20040829

A menina do deserto

   Dolores acorda e ainda de olhos fechados, sente o calor irradiando do chão. O solo é fofo, de uma areia fina e o calor é intenso. Ela abre os olhos e olha ao redor. Areia e mais areia. O sol escaldante e areia. Um vento fraco. Areia, areia, areia.
   Ela não se lembra como foi parar ali e nem se lembra de muita coisa. Em sua busca pela memória, só encontra seu nome e alguns sentimentos confusos. Dolores se sente desamparada, vê que ali ela só poderia vagar. No alto de seus treze anos, ela sente-se como uma menina no deserto.
   A intensidade do calor parece aumentar e ela caminha, sem direção certa. No horizonte, dunas de areia parecem amontoar-se desesperadamente; ela não tem sinal de civilização e aparentemente, não terá pelas próximas horas. Ela vê apenas imagens ao longe, imagens desconexas. Miragens, ela pensa. Dolores também ouve vozes, que ecoam pelo deserto. vozes familiares e agradáveis, porém desordenadas e muitas vezes amarguradas.
   -Você tomou muito sol na cabeça, sua estranha, ela repetia para si mesma.
   Ao fim da caminhada, ela cai exausta e sem energia para continuar. Está anoitecendo e, bruscamente, a temperatura cai e Dolores apenas está de encontro àquele chão gelado, tremendo e batendo os dentes, sentindo seu corpo adormecer. As vozes, gradativamente tornam-se mais claras.
   "Você vai ficar bem. Vai dar tudo certo."
   "Logo, logo você vai sair daqui."
   Tudo torna-se escuro de uma vez. Ela escuta uma voz clara, melodiosa e arrogante. O volume da voz é alto e direto. É a voz de sua mãe.
   "Ela está acordando..!"
   Dolores abre os olhos. Sua mãe, o médico, seu pai, a enfermeira ranzinza sem razão e uma segunda enfermeira mais próxima ao seu soro, ao lado da cama, com uma seringa em mãos. Todos a olham com expectativa, ao redor da sua cama. Dolores não entende bem o que se passa. Ela vê que está atada à cama, paredes frias e escuras, lençóis brancos, um chão cinzento. Seus olhos fixam-se sobre uma fotografia na cabeceira. Uma garota bonita, sorridente, feliz. Seu coração começa a palpitar. Mas sente um alívio. Ela não se lembrava de como a felicidade era algo tão simples. Contudo, quem é essa garota? não é sua filha, afinal ela não se lembra de nada parecido. Seria algum parente? uma amiga, uma vizinha? Ou talvez seria... sim, era ela mesma, talvez aos treze anos, no máximo quatorze. Ela era feliz, quem sabe ainda fosse. Leva as mãos ao rosto, e vê que suas mãos estão profundamente envelhecidas, suas mãos estão fracas, magras, secas. Seu rosto é flácido e com profundas olheiras. Ela olha para a foto novamente na cabeceira. quantos anos ela passou ali naquela cama? Vinte, trinta, provavelmente mais. Quem sabe cinqüenta anos ali, presa, inútil! Mas, por quê? O que ela tinha feito de tão ruim que.

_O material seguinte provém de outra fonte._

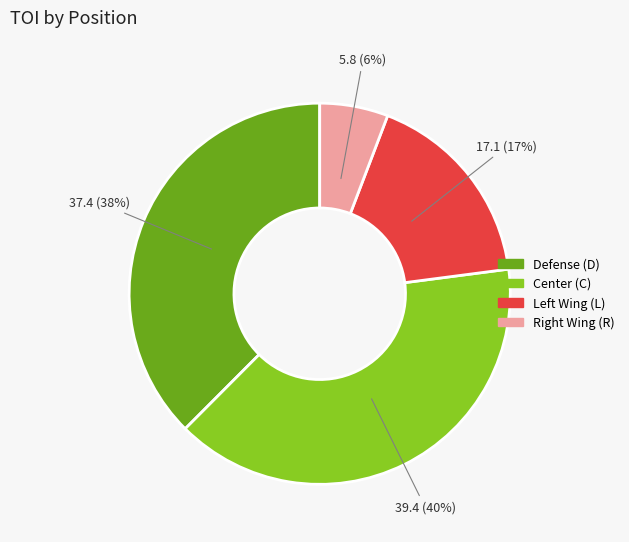

Is there any slice that represents more than half of the pie?

No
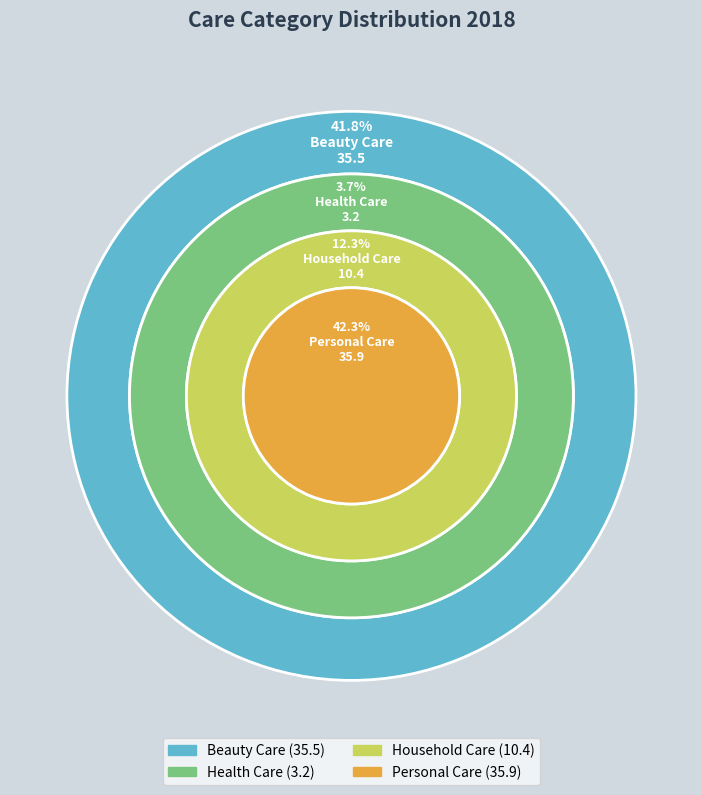

To the nearest percent, what is the difference between the Health Care and Personal Care slice percentages?

39%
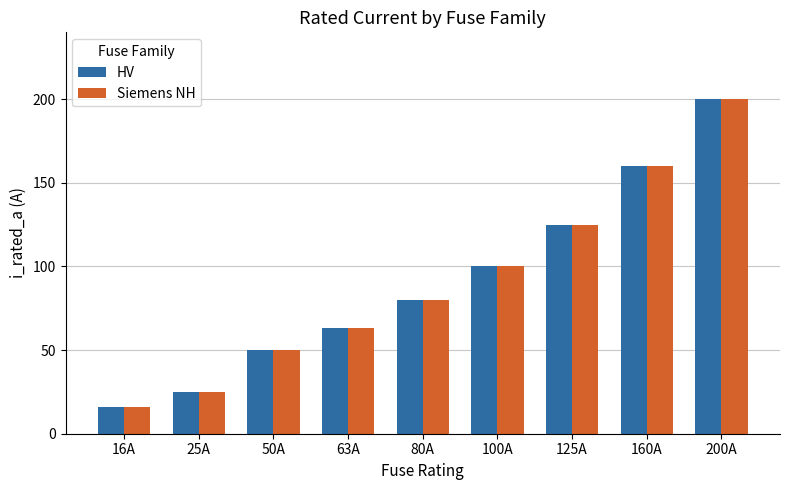

What is the difference between the Siemens NH values at 200A and 125A?

75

   Uma voz interrompe seus pensamentos. Era o médico.
   -Como você está, Dolores?
   Ela sente-se agoniada. Desesperada, revoltada, inútil; ela começa a chorar e grita. Grita por socorro, grita pedindo por ajuda. Grita.
   -Enfermeira, dê uma dose generosa de calmante para nossa garota, ela ainda precisa descansar.
   A mãe, com lágrimas nos olhos e uma feição cansada, antiga, abraça o pai. Eles choram juntos. Dolores olha para a direita e vê a enfermeira número dois aplicar a injeção em seu soro. Instantaneamente, sente seu braço queimar, sua temperatura subir; seu estômago se revira, seus olhos escurecem novamente e o chão parece sumir debaixo de si. A dor, o desespero. Então, o calor. E o alívio.
   Dolores acorda e ainda de olhos fechados, sente o calor irradiando do chão. O solo é fofo, de uma areia fina e o calor é intenso. Ela abre os olhos e olha ao redor.